We caught up with her on the cusp of her rush of summer releases. For such a packed life, Naomi keeps it real with an approach that’s relatably laid-back. Be ready to take notes.
Confidently Go Low-Fuss with Your Look
“I’m not very good at putting on makeup or doing my hair, to be honest. I’m a five-minute girl with getting dressed. So the least amount of makeup is the best for me—I use about four products. I’m big on eyebrows, so I pencil those in. I don’t do mascara because my eyes are sensitive. I also love the Beautycounter blush stick and lipsticks. Its Dew Skin tinted moisturizer is a game-changing product for me—I like to be able to see the skin breathe. And I can do all that in the car.”

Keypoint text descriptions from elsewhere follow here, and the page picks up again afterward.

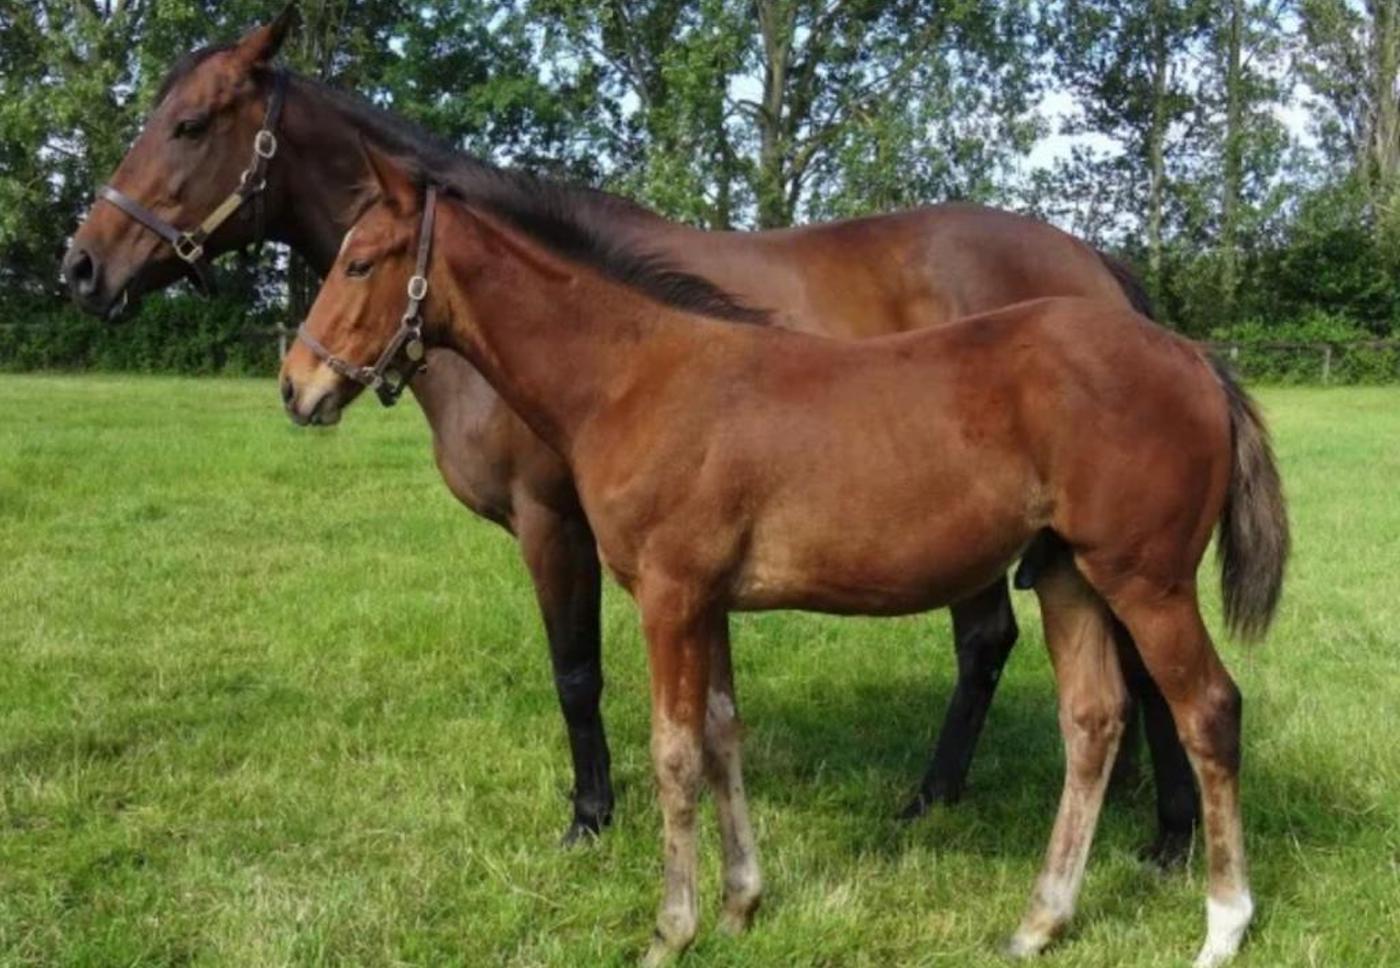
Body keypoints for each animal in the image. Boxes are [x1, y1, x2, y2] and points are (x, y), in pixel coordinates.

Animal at [63, 7, 1199, 858]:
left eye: (192, 124)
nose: (84, 264)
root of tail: (1099, 271)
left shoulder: (550, 522)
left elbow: (576, 671)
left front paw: (590, 817)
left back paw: (1159, 830)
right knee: (1001, 644)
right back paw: (960, 800)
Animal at [279, 148, 1288, 966]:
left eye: (359, 263)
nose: (297, 386)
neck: (634, 376)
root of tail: (1194, 359)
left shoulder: (668, 595)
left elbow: (674, 751)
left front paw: (669, 930)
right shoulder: (711, 601)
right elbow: (724, 735)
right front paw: (740, 905)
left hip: (1145, 580)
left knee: (1208, 709)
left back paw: (1222, 925)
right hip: (1069, 573)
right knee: (1093, 720)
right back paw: (1039, 924)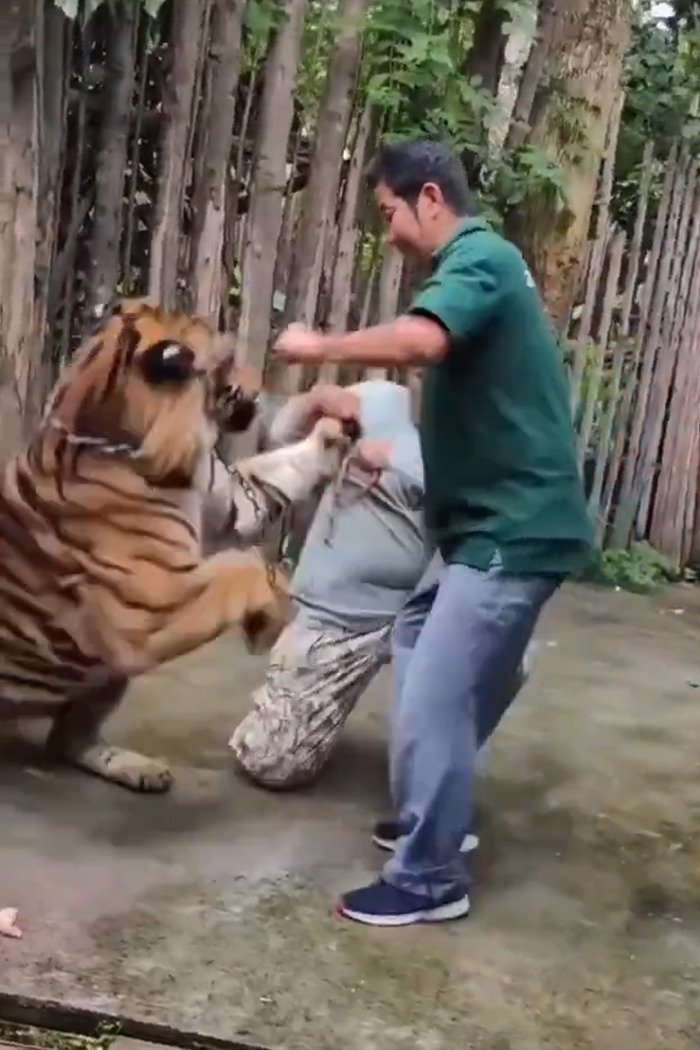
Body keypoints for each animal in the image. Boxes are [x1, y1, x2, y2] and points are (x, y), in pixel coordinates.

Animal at [0, 298, 351, 793]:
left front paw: (332, 432)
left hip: (103, 675)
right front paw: (269, 620)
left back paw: (137, 769)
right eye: (226, 359)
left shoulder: (235, 498)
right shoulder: (149, 601)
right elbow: (243, 565)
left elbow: (277, 474)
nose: (259, 384)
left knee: (67, 740)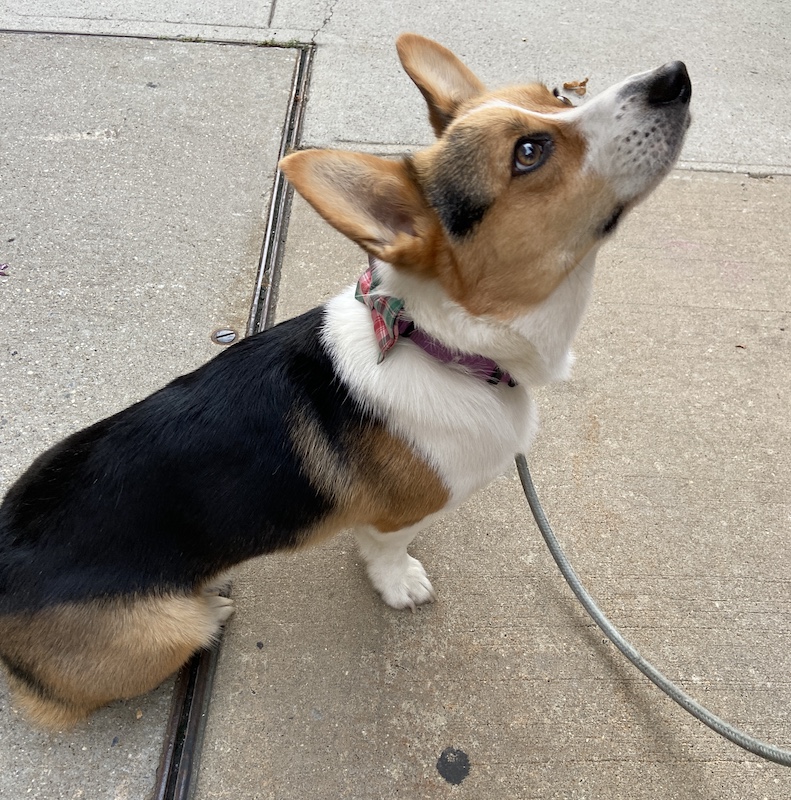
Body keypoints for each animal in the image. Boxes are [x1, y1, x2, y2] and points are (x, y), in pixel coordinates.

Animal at [0, 34, 688, 728]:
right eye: (529, 153)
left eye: (554, 95)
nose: (675, 77)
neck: (441, 344)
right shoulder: (399, 515)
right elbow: (386, 551)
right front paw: (402, 583)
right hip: (173, 625)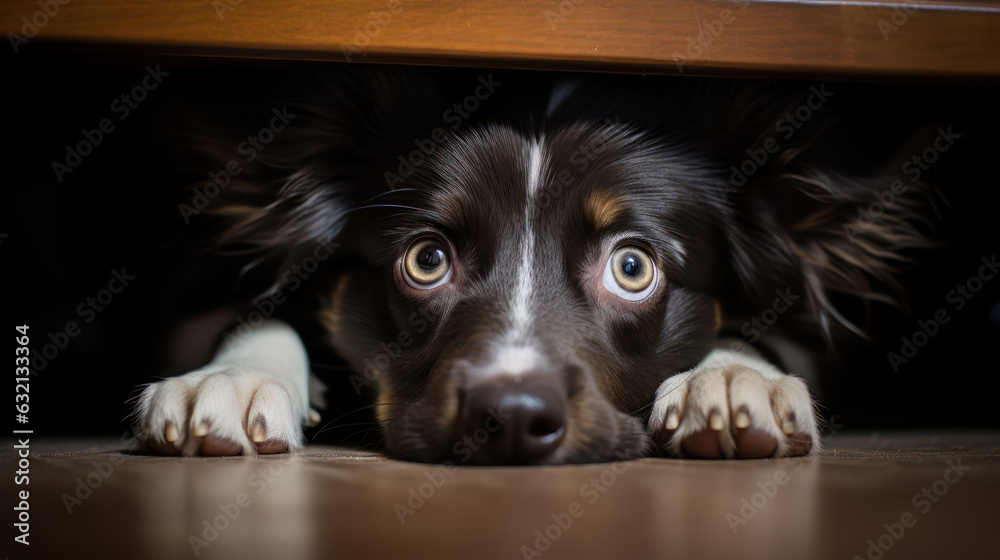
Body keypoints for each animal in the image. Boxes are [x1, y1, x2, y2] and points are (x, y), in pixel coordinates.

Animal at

Come Clean About Your Beauty Regimen
“I’m not a five-minute girl with my skin. My skin has become extra sensitive and reactive, so I realized that I needed to cut out the chemicals that were in the products I was using. Keeping it clean is really key. That means a double cleanse with the right cleanser: an oil cleanser for removing eye makeup, followed by a milk cleanser—I like one from Tammy Fender. Then I’ll do a mist, followed by a face oil—Saint Jane has a lovely CBD [cannabidiol] one that’s just great for reducing redness and inflammation. Sometimes I mix the oil with a moisturizer—I like the one from Dr. Barbara Sturm—or with the spray mist to sort of press it in. Then obviously I use sunscreen on top.”
Be Big-Picture About What You Eat
“The minute I put myself in any kind of constraint with eating, I’ll end up rebelling and not doing the right thing. So I allow myself room for naughty and nice. I grew up in the ’70s, and my mom was a hippie in the day who baked her own bread and made vegetarian dishes. So that’s my comfort food. Superhealthy. It’s what I crave.
When I was first trying to get pregnant, I cut out a lot of wheat, sugar, and dairy in my diet—and I remember drinking tons of wheatgrass juice. So I’ve tried to stay with that, but there’s wiggle room. It doesn’t mean I won’t eat french fries. I’m done with wheatgrass juice, though. In fact, it may make me gag just thinking about it.”
Put In Time Building Your Strength
“I love the feeling of exercising. But the days of getting up at 4 or 5 a.m. to work out are long gone for me. I’m not fanatical, so I change it up. I love yoga, and I have a Pilates Reformer in the house. Also, as you get older, you have to work harder to keep muscle tone, so that’s why I do strength training with weights. Not the three-pound kind but with higher-level weights using barbells. I have a trainer, because I can’t exercise very well if I’m not being instructed. It’s as if I suddenly develop amnesia: I can’t remember any moves. And nobody is watching, so I’m not going to care if I do three instead of 20.”
Give Your Energy to a Great Purpose
“When UNAIDS wrote to me with the invitation, it just made complete sense. They wanted me to address the issue here in the U.S. as well as worldwide. I felt privileged to be able to help in Zambia [on a 2006 UNAIDS fact-finding mission] and to see how hard people were working there to make it better. In the last 10 years that I’ve been working with UNAIDS, people have been getting hold of the antiretroviral drugs, so there’s [significantly reduced] transference from mother to child. We still need to do more and remove the stigma, but it’s great to have witnessed such a positive change.”